We have been told nothing about this visit or their plans despite the facts that I have opened up conversations an dropped hints to allow them to tell us. They are protecting my Sister-in-law and are prepared to lie for them rather than face the truth. They are playing a dangerous game and I'm fed up of being forced to play it.

Now I've been told (not asked) that they are visiting before Easter (they only visit at Easter, Christmas and Birthdays). They'll get that visit to us out of the way and probably won't tell us about my other Sister-in-law coming home.

I'm so angry about how they treat us. This sister-in-law had to have an MRI scan but a few days later she got in the car, which was full of bags and very little room, and she had a panic attack. When she told me waht had happened she told me she had...wait for it....Post Traumatic MRI Scanner Stress! No kidding! When I told her before that I had CPTSD she told me I shouldn't label myself or others.

Sorry to rant but I can't get it out of my head. There is no reality with them only falseness and pretense and I'm sick of it.

Rant over...for now.
 
A friend of mine was abused and told me some of the details and it's really made me angry. :mad: I am not at liberty to discuss it any further, but suffice it to say that it brings out a side of me that even I don't see very often. :devilish: I hate abuse, I despise abusers and I hate that my friend was hurt so deeply.
 
Sensitivity to noise. And, the worst part is that the sounds and noises were unfair and unreasonable to begin with. Some examples:

The deliberate loud noise from sucking and chewing gum in such a way as to deliberately wake us.

Ongoing complaining-harrassment in order to attempt to get what one wants at all costs.

A high pitch shrill, squeal of a sound that somebody here likes to repeatedly make.

Continuous almost, if not, ..non-stop talking and streaming flow of verbalized thought, ...and interruptions. Like we're entitled a whole few moments to speak without repeated rude interruption.
 
Being surrounded by people and not being able to get away.

The noisy neighbors who threw a party last night. They were just having fun and didn't finish too late but my H had to be up for work and has only had 1 day off in 3 weeks and he used that day to take me and the lads out.
 
My partner..I was up alone nearly all of last night with bad bad shakes, nightmares and panicking. He went to bed drunk last night. I got up with my son and his daughter (my step-daughter), her mum spoils her and let's her eat/do/say whatever she wants, I gave them both breakfast, my son ate his and stepdaughter wouldn't. I gave them lunch, my son didn't want his crusts but ate them anyway because I have rules in my house. I had been battling with stepdaughter to finish her lunch for 30 minutes. Then her dad strolls downstairs, at lunchtime, hungover, and puts strawberry JAM on her remaining (ham) sandwich as she wouldn't eat it without!! They don't realise that they are spoiling her and eventually life will be harder as she already has issues with authority (poor kid). :( Grrr stupid man.

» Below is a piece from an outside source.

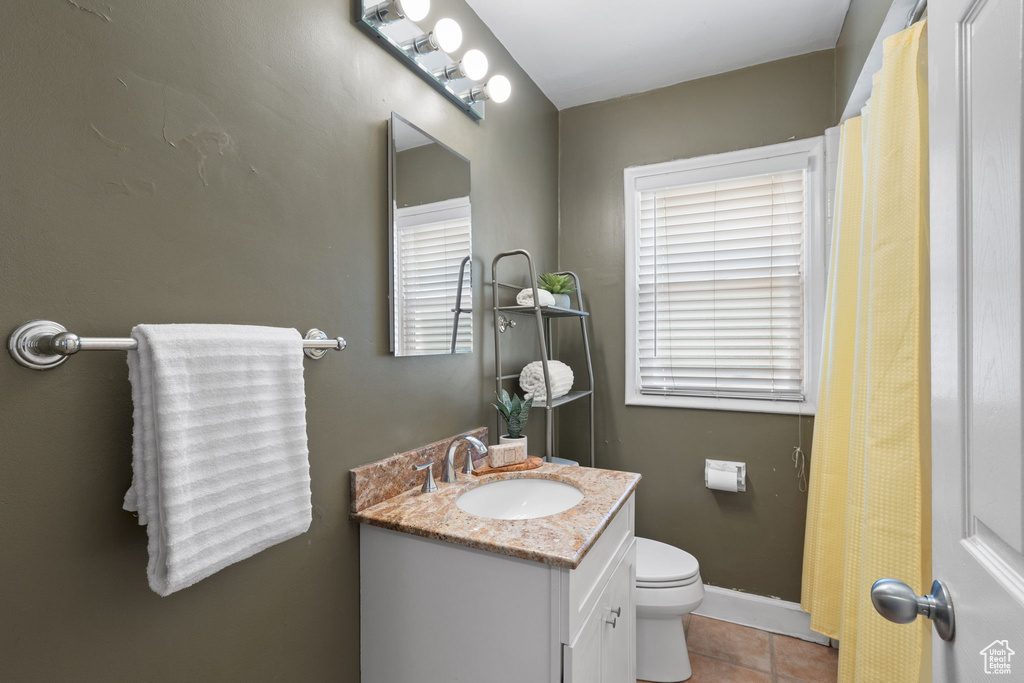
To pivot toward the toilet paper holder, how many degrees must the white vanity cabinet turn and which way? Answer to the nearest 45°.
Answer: approximately 90° to its left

<Edited for basic grammar and punctuation>
 
Lately I feel like everything is making me angry.

My anger is very much on the surface. Everything pisses me of, and makes me feel sad, frustrated and angry. I feel like I am choking in my anger these days.
I dont know how to deal with it.:poop:

I know how to deal with anxiety, but I feel helpless when it comes down to regulate my anger.
 
I very rarely feel anger. It was only 2 months ago that my T first saw anger in me - and had to point out to me that it was anger.

yesterday I had an appointment with my manager that made me angry. I was aware of it at the time, and discussed it with T later. He smiled - he knows my manager - and said it was a normal healthy response. He concluded that few people meet my manager without feeling angry :confused:. It felt good that I had recognised it.